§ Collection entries
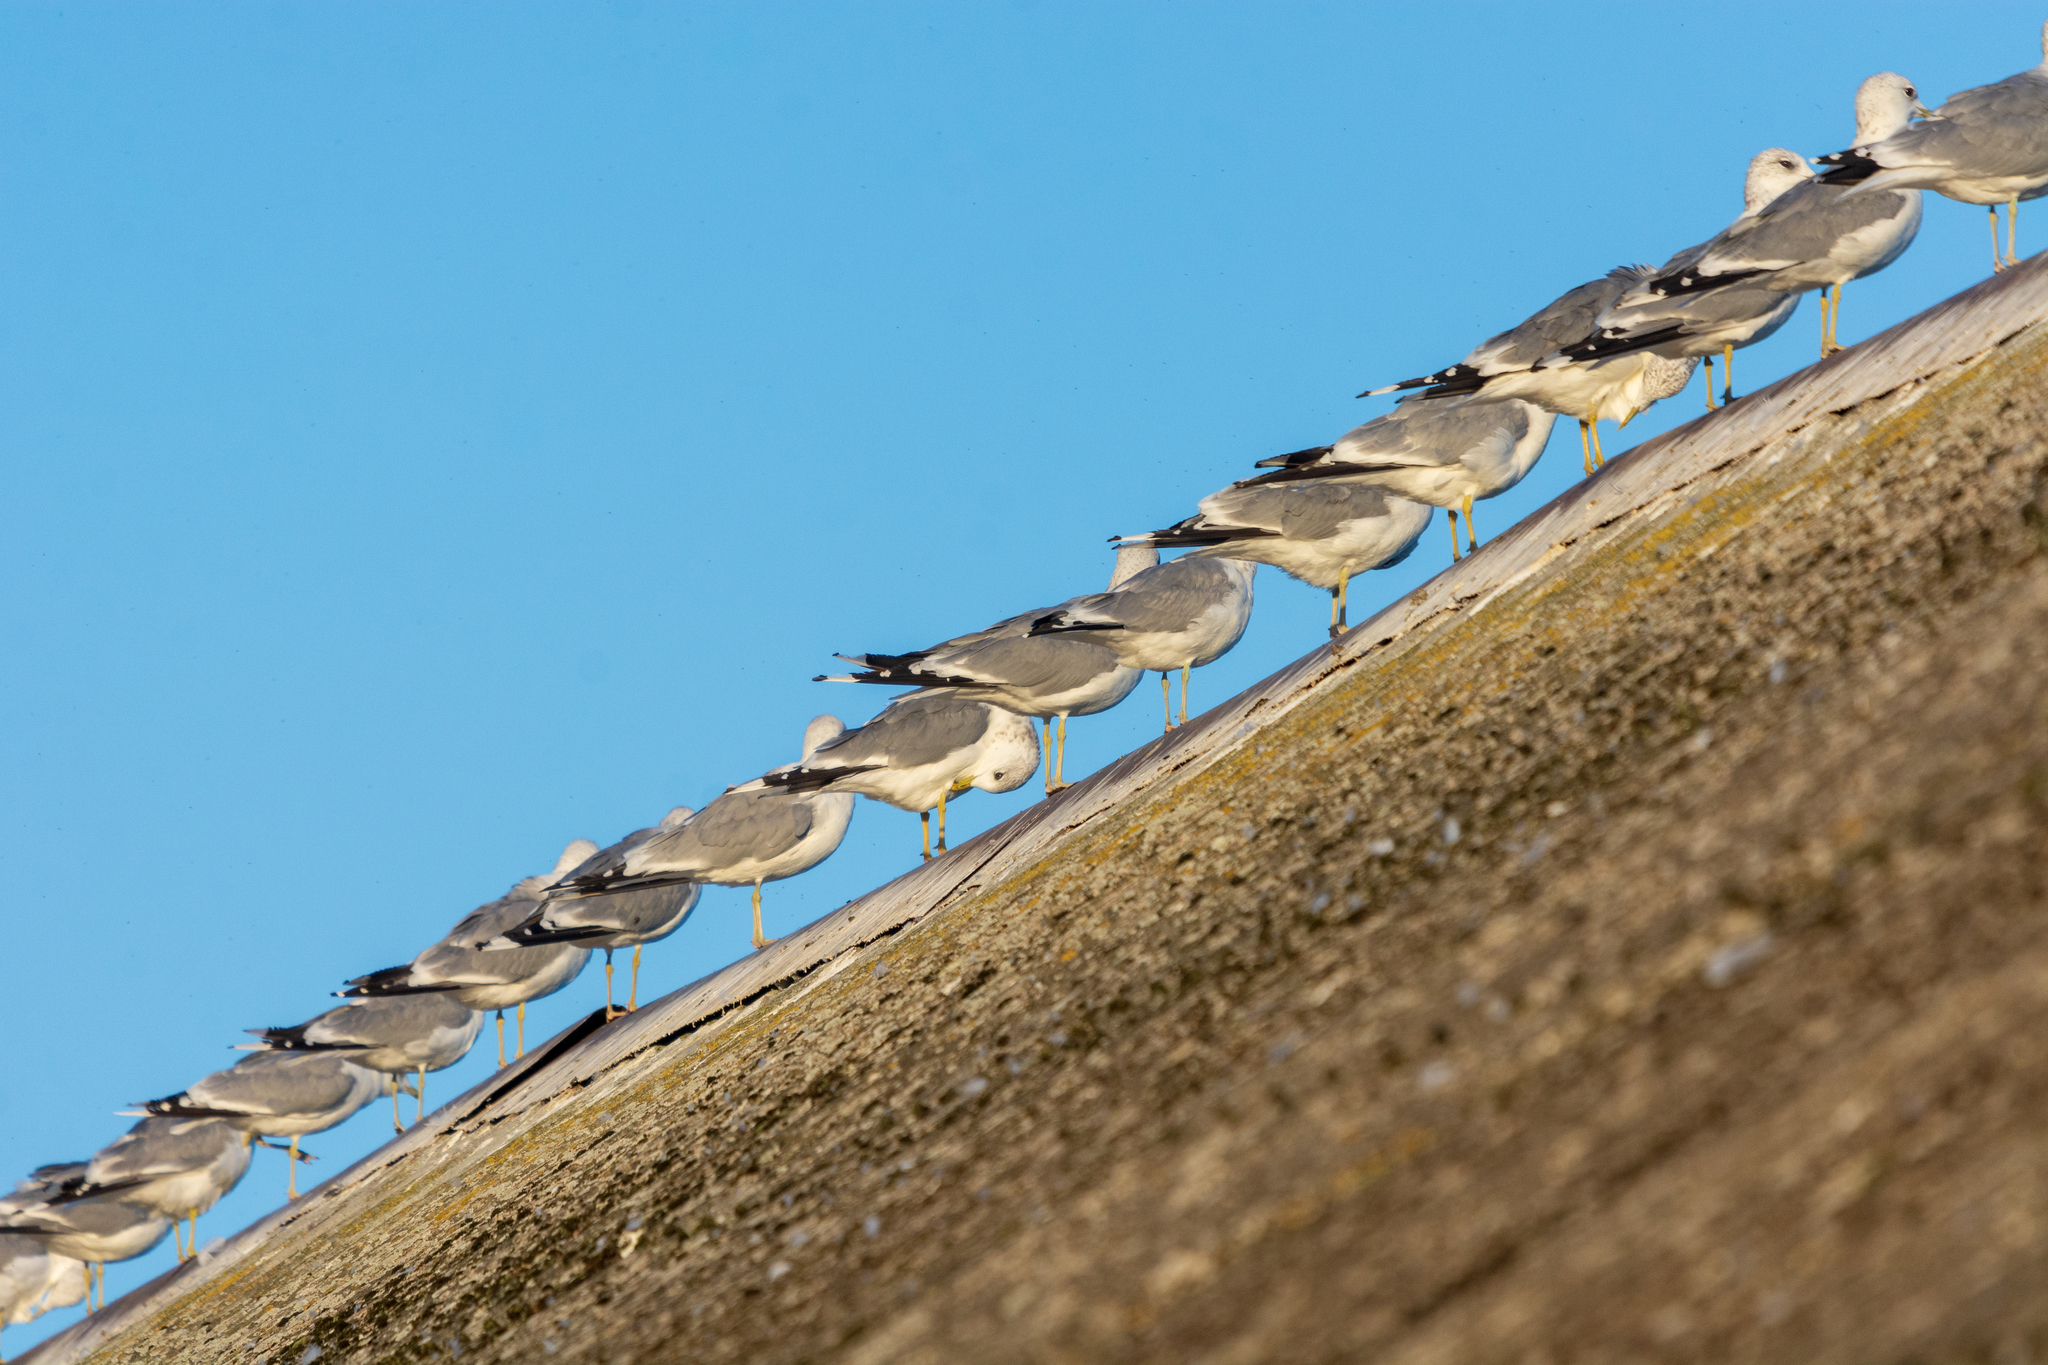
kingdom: Animalia
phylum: Chordata
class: Aves
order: Charadriiformes
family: Laridae
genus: Larus
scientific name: Larus canus
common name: Mew gull
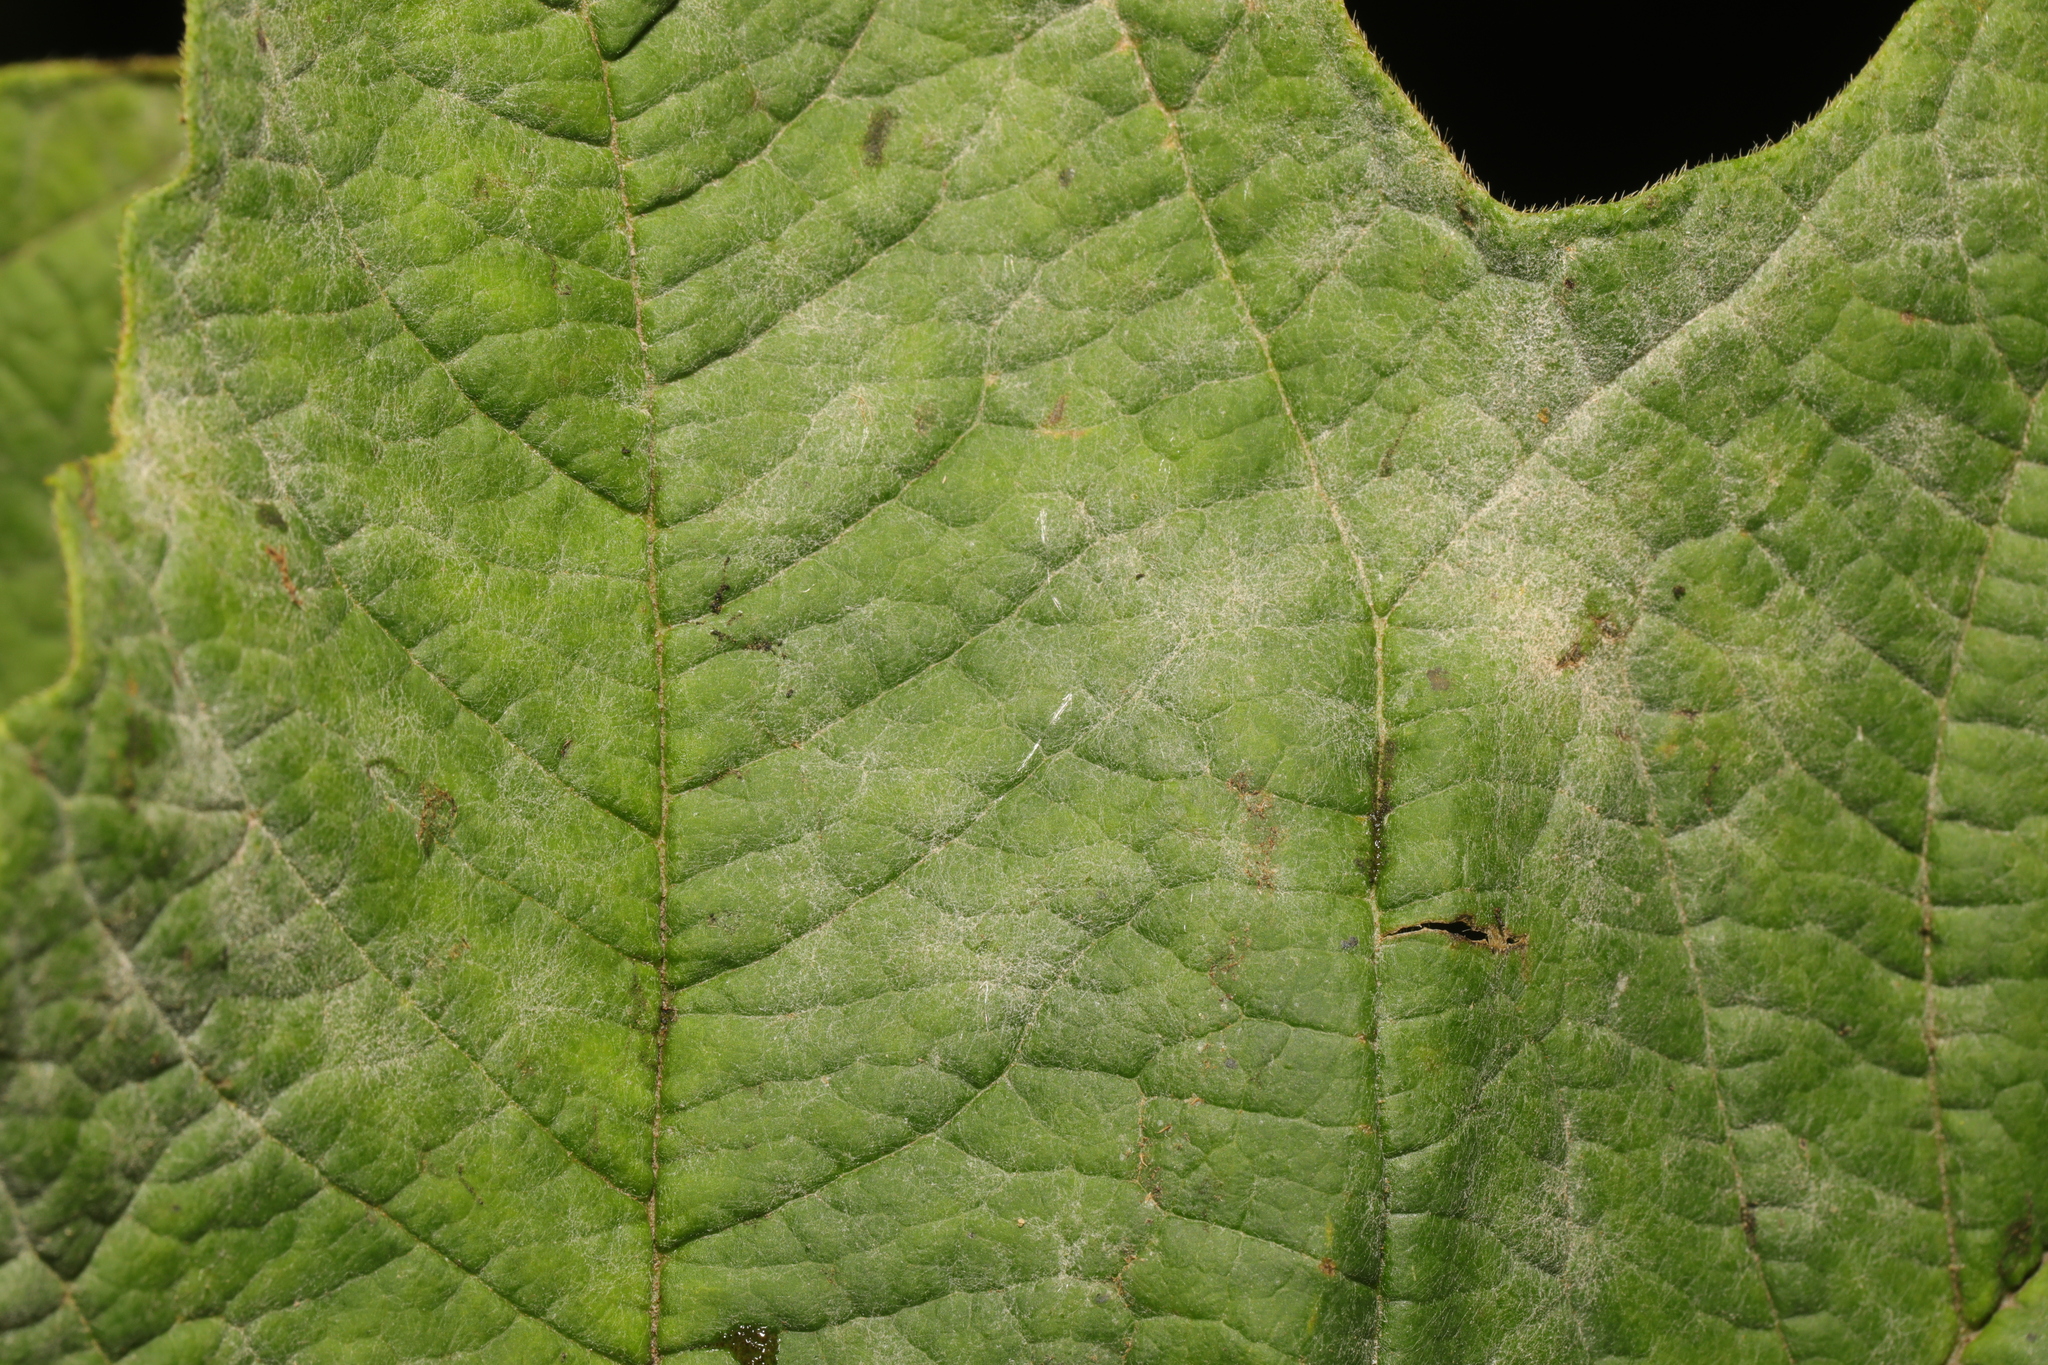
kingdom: Fungi
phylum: Ascomycota
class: Leotiomycetes
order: Helotiales
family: Erysiphaceae
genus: Erysiphe
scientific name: Erysiphe viburni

§ Stated goal
Reproduce every line of the listing above word for word, leaving out the pictures.

§ Answer to the task
kingdom: Animalia
phylum: Chordata
class: Aves
order: Charadriiformes
family: Laridae
genus: Larus
scientific name: Larus canus
common name: Mew gull
kingdom: Fungi
phylum: Ascomycota
class: Leotiomycetes
order: Helotiales
family: Erysiphaceae
genus: Erysiphe
scientific name: Erysiphe viburni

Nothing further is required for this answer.